- _SUPPLIED TEXT_
============

The same evidence relied on by the State to establish that Gannon threatened
8 Vazquez or placed him in fear was also relevant to proving Gannon’s culpable mental
state as to that conduct. See Patrick v. State, 906 S.W.2d 481, 487 (Tex. Crim. App.
1995) (“Intent can be inferred from the acts, words, and conduct of the accused.”).
C. Application
Under this point, Gannon challenges the evidence as to both the threatened
and placed-in-fear elements of the statute. We disagree that the evidence was
insufficient to show that Gannon threatened Vazquez with, or that Vazquez was
placed in fear of, imminent bodily injury or death.
(1) Sufficient evidence shows that Vazquez had fear of imminent injury
Regarding the placed-in-fear element, Gannon argues that the evidence
establishes that during the encounter, Vazquez was not in fear of imminent bodily
injury or death. We disagree that the evidence was insufficient to support the jury’s
finding. As noted,
• When confronted by Vazquez, Gannon neither returned the clothes nor left the laundromat, even after Vazquez went outside. Instead, he picked up his knife, claimed the clothes as his own, adopted aggressive bodily language, and repeatedly approached the door.
• Vazquez testified that when he saw Gannon’s knife, he felt “immediately threatened.” Vazquez further testified that he feared that he could be stabbed if Gannon charged him.

============

- _MATERIAL SHOWN_
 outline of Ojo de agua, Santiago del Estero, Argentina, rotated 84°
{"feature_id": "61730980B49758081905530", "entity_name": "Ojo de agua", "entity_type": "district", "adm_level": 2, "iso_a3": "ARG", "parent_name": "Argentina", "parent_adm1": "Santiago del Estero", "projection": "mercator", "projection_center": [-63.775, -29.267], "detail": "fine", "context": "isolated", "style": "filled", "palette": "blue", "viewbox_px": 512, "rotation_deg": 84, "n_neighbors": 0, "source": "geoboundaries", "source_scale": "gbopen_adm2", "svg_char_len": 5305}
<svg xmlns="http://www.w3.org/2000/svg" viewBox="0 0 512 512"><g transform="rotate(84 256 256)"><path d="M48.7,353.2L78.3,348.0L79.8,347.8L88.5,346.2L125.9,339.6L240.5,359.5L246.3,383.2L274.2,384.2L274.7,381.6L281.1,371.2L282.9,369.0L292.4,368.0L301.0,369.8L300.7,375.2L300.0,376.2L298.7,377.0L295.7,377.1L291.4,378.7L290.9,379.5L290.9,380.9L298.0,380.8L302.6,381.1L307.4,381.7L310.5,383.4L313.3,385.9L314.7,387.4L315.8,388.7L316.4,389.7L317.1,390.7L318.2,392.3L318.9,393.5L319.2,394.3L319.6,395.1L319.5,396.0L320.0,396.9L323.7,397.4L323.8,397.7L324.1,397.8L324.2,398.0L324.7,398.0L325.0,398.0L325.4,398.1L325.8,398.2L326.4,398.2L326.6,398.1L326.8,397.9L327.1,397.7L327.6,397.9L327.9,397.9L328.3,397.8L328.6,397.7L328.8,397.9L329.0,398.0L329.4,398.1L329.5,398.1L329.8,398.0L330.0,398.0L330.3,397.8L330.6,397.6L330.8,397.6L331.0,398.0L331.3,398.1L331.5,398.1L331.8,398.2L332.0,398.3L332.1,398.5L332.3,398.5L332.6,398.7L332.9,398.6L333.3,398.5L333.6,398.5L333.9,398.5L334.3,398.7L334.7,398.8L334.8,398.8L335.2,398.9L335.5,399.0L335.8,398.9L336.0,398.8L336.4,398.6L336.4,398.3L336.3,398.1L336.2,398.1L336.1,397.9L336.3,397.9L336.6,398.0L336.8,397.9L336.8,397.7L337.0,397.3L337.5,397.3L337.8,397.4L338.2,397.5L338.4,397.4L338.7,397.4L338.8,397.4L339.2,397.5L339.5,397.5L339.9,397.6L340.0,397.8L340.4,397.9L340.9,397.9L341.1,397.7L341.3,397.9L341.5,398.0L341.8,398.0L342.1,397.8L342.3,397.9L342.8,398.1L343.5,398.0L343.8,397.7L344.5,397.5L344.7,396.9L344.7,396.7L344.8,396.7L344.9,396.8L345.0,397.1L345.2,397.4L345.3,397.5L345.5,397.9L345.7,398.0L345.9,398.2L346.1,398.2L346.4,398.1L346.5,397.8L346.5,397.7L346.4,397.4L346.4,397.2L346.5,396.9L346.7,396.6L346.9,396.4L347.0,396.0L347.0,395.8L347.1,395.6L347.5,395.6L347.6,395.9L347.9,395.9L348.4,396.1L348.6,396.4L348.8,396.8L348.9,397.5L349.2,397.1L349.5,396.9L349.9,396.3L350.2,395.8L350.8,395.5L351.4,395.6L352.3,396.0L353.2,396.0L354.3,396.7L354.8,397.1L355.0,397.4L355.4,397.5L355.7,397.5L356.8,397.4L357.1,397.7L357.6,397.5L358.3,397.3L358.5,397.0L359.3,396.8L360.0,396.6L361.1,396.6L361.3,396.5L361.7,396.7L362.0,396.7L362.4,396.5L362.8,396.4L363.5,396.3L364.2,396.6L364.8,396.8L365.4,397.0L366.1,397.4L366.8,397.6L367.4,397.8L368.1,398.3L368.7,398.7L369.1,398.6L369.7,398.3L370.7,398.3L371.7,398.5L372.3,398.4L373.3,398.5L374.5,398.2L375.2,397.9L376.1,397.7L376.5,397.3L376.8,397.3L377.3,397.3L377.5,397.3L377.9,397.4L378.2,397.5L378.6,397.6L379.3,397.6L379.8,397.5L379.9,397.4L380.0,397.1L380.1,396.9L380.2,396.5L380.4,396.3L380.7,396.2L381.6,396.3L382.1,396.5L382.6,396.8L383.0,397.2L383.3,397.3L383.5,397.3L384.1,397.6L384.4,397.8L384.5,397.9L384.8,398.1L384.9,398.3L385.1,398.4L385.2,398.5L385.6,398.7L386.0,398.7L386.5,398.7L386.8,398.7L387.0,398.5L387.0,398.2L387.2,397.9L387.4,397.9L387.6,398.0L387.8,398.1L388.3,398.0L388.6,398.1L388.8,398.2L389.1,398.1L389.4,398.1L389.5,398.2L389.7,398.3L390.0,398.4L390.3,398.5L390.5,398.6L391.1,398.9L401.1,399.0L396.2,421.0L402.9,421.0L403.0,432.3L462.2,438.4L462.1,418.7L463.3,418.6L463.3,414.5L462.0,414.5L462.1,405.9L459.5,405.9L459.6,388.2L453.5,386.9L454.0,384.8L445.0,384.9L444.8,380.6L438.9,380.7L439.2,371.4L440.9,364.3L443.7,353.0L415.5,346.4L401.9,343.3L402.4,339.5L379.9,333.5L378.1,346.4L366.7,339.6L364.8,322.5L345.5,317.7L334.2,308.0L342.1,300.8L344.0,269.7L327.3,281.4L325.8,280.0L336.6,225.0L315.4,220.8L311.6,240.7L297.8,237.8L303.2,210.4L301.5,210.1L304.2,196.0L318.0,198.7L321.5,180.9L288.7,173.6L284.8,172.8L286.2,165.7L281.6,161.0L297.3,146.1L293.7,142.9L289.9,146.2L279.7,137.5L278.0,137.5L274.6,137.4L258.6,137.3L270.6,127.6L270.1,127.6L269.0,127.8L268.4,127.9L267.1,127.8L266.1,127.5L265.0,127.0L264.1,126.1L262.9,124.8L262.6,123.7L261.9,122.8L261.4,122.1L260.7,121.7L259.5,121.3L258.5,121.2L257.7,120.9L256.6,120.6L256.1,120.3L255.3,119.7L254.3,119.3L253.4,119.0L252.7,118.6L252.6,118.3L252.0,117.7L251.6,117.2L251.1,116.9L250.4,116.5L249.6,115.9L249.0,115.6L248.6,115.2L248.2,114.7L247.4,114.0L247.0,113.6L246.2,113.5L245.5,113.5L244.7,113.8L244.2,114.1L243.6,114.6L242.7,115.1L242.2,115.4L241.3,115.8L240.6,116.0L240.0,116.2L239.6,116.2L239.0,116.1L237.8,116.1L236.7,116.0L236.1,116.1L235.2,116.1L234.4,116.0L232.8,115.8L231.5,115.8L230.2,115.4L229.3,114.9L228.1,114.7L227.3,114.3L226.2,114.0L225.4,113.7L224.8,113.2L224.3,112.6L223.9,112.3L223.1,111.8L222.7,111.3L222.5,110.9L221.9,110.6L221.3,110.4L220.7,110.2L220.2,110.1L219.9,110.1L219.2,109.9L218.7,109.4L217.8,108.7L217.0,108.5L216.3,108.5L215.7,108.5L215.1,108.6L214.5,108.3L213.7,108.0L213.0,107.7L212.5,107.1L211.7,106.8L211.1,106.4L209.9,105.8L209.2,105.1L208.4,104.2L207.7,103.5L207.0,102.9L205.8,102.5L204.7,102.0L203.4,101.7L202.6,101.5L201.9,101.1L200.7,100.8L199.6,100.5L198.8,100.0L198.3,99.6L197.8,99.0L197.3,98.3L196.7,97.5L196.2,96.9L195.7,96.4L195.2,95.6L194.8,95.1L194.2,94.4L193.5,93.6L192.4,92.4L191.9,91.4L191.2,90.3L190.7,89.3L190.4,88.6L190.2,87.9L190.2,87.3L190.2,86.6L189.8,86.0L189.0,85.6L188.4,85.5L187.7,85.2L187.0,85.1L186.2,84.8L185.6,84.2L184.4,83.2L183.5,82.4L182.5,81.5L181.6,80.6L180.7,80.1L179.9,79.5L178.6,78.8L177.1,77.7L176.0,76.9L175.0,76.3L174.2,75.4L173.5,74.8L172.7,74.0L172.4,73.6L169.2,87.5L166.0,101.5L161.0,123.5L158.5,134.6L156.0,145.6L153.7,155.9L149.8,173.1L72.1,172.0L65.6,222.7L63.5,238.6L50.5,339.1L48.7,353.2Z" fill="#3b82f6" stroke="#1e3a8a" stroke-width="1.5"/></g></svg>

============

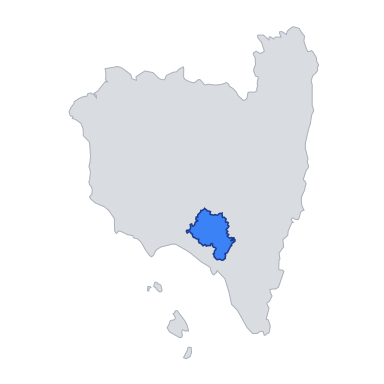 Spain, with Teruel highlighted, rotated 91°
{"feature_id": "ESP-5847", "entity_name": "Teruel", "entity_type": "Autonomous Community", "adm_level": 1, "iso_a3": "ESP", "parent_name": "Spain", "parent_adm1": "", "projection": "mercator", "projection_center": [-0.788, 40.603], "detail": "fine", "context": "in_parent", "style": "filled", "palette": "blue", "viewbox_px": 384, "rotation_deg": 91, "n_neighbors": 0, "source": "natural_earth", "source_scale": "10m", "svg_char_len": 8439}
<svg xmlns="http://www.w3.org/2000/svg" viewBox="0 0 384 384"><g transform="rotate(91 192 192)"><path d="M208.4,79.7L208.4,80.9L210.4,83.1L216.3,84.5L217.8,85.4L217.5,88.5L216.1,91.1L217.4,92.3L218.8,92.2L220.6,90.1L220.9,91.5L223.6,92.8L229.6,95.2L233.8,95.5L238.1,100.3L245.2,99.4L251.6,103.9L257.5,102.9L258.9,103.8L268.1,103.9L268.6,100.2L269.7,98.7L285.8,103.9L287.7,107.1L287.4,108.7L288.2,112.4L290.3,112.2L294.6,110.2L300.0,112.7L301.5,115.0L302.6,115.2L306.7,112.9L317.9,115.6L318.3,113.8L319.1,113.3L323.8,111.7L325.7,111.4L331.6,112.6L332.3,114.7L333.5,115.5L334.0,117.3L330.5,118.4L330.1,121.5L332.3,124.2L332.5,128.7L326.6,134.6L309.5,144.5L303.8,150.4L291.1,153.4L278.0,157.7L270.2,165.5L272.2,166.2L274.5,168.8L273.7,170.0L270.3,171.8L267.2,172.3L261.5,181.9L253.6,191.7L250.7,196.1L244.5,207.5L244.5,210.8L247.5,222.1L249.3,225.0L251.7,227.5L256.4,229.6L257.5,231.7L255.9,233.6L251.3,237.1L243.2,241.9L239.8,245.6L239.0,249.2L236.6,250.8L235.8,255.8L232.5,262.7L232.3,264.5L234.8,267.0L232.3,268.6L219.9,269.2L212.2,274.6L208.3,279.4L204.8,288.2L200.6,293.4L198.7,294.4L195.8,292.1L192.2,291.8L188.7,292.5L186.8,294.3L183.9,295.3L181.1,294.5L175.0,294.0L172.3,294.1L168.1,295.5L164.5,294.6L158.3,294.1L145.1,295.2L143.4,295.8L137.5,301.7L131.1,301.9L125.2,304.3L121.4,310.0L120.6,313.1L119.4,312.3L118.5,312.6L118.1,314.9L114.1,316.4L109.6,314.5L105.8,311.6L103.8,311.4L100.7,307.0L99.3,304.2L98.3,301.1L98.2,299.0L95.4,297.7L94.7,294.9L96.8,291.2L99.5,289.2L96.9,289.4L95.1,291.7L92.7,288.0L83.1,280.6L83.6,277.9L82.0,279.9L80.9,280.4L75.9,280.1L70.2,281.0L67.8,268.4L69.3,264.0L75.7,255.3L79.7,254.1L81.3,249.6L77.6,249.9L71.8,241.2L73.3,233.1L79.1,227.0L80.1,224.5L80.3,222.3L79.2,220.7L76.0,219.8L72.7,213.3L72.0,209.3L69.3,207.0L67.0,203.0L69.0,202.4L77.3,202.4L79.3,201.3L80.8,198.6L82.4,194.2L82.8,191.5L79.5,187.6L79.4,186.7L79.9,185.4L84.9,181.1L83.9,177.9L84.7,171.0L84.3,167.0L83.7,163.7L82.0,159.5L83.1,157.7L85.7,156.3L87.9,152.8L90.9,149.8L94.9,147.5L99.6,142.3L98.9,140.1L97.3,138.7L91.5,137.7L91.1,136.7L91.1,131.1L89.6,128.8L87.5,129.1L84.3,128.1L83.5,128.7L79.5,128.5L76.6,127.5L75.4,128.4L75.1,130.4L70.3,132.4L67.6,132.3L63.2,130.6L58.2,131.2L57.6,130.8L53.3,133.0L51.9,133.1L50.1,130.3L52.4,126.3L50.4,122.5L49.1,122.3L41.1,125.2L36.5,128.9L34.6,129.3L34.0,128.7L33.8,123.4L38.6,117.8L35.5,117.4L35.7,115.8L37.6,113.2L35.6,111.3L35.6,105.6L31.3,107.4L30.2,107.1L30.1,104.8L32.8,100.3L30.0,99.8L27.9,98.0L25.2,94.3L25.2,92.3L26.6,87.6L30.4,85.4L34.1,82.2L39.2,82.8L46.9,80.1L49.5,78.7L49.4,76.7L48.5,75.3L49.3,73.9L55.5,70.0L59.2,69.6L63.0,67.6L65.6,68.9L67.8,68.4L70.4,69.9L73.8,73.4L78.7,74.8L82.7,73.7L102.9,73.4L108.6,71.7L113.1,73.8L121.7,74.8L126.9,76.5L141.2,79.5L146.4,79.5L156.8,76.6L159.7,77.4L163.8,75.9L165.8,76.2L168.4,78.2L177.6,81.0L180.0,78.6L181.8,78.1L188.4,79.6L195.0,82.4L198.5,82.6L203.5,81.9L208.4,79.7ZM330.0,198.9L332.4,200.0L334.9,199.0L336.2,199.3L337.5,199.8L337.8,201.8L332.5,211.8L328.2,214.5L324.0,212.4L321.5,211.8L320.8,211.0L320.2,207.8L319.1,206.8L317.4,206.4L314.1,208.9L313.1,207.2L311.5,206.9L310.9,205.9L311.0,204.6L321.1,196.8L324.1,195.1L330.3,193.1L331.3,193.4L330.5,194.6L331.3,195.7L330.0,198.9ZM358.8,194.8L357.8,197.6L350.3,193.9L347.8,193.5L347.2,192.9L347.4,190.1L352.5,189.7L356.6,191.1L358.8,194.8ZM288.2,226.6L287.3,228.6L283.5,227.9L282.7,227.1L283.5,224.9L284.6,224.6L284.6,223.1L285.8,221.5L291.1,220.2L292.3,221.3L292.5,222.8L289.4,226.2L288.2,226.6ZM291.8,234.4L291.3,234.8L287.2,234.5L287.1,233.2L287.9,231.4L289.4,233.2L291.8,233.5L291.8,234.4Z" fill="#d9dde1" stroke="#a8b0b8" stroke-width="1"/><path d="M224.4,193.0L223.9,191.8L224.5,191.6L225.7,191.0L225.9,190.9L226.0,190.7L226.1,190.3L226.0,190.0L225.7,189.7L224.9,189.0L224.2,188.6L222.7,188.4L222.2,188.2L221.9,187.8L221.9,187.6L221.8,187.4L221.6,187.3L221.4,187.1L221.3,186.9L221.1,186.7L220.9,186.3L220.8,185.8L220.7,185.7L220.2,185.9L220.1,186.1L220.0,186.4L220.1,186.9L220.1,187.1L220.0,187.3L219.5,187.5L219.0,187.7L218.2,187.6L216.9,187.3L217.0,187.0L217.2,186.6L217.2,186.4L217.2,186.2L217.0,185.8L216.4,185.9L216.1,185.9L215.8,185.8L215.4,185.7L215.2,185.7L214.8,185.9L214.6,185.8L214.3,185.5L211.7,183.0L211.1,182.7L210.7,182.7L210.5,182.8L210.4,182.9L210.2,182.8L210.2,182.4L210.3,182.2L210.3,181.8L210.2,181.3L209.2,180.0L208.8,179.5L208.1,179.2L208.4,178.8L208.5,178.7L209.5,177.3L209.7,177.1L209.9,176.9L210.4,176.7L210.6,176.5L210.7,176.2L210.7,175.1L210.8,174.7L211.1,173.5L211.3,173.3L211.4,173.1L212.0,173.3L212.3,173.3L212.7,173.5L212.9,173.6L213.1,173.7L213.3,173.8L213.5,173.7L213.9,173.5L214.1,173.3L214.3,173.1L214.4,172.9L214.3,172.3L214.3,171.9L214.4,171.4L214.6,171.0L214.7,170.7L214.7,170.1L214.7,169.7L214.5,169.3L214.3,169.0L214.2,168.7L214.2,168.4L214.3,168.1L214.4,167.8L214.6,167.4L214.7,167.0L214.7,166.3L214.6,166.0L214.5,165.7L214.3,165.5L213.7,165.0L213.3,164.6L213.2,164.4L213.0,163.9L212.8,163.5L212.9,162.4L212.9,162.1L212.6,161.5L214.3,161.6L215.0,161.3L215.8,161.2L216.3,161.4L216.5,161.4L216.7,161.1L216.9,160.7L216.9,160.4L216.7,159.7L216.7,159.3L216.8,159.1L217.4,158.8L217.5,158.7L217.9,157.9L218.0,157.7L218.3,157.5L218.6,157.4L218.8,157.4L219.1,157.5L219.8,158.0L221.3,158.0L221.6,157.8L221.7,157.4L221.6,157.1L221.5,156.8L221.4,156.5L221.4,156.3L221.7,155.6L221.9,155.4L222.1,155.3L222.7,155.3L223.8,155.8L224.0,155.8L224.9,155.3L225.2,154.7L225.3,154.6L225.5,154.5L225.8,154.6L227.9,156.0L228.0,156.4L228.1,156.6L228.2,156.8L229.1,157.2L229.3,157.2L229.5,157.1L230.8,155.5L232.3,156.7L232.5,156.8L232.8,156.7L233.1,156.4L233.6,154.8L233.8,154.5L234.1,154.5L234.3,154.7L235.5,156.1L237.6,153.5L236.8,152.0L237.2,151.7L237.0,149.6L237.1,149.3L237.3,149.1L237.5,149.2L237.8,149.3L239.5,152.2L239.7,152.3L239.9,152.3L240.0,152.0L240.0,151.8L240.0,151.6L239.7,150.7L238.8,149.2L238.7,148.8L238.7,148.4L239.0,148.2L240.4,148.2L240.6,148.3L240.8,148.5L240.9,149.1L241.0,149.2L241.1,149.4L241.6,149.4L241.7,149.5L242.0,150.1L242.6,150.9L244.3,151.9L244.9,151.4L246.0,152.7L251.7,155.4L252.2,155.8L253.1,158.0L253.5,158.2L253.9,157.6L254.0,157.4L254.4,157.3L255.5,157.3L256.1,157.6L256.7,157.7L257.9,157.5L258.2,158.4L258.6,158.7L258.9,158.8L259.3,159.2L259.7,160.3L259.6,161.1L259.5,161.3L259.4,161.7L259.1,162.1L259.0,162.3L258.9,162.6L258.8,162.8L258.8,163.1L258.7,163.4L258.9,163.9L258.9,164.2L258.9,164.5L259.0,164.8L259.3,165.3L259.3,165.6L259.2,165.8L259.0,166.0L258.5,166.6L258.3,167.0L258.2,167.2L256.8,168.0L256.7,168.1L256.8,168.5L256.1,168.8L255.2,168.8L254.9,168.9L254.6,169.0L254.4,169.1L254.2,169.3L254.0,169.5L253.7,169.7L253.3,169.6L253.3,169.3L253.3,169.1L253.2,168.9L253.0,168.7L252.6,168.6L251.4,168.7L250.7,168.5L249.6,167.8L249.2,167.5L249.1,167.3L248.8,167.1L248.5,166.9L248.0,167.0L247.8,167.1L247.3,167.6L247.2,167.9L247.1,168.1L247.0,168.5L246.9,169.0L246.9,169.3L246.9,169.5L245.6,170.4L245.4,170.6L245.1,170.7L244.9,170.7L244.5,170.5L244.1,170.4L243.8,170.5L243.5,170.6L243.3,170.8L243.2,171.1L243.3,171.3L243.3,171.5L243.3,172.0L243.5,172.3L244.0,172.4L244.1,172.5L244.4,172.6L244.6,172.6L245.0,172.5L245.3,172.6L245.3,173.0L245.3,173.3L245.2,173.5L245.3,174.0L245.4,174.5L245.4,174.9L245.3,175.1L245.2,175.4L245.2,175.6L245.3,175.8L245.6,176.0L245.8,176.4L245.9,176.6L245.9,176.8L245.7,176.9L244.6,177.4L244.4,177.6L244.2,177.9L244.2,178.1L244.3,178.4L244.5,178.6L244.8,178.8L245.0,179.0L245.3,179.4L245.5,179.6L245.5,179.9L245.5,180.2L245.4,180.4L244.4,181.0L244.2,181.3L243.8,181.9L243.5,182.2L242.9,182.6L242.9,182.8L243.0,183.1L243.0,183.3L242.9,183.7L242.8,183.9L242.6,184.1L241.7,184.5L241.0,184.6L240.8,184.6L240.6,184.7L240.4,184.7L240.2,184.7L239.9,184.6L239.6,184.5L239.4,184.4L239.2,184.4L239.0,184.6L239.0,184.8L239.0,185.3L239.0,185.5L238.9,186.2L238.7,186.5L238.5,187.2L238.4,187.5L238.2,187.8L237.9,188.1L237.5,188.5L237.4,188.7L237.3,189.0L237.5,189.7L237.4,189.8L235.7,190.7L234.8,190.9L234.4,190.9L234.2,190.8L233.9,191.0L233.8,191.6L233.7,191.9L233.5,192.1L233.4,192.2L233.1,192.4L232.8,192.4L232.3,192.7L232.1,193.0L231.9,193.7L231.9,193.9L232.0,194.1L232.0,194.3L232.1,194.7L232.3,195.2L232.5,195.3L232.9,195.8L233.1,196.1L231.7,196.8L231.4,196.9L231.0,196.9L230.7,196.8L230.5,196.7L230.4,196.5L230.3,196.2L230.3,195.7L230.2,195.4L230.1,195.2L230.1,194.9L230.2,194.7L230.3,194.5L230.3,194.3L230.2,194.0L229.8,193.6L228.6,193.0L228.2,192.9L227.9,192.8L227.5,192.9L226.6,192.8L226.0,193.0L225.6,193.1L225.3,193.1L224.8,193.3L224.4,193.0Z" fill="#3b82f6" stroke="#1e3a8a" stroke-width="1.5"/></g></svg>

============

- _WORK TO BE COMPLETED_
Transcribe the court passage in full, reproducing every word and mark as it appears. Rely on the court passage alone, not on the material.

- _SOLUTION FOR THIS TASK_
The same evidence relied on by the State to establish that Gannon threatened
8 Vazquez or placed him in fear was also relevant to proving Gannon’s culpable mental
state as to that conduct. See Patrick v. State, 906 S.W.2d 481, 487 (Tex. Crim. App.
1995) (“Intent can be inferred from the acts, words, and conduct of the accused.”).
C. Application
Under this point, Gannon challenges the evidence as to both the threatened
and placed-in-fear elements of the statute. We disagree that the evidence was
insufficient to show that Gannon threatened Vazquez with, or that Vazquez was
placed in fear of, imminent bodily injury or death.
(1) Sufficient evidence shows that Vazquez had fear of imminent injury
Regarding the placed-in-fear element, Gannon argues that the evidence
establishes that during the encounter, Vazquez was not in fear of imminent bodily
injury or death. We disagree that the evidence was insufficient to support the jury’s
finding. As noted,
• When confronted by Vazquez, Gannon neither returned the clothes nor left the laundromat, even after Vazquez went outside. Instead, he picked up his knife, claimed the clothes as his own, adopted aggressive bodily language, and repeatedly approached the door.
• Vazquez testified that when he saw Gannon’s knife, he felt “immediately threatened.” Vazquez further testified that he feared that he could be stabbed if Gannon charged him.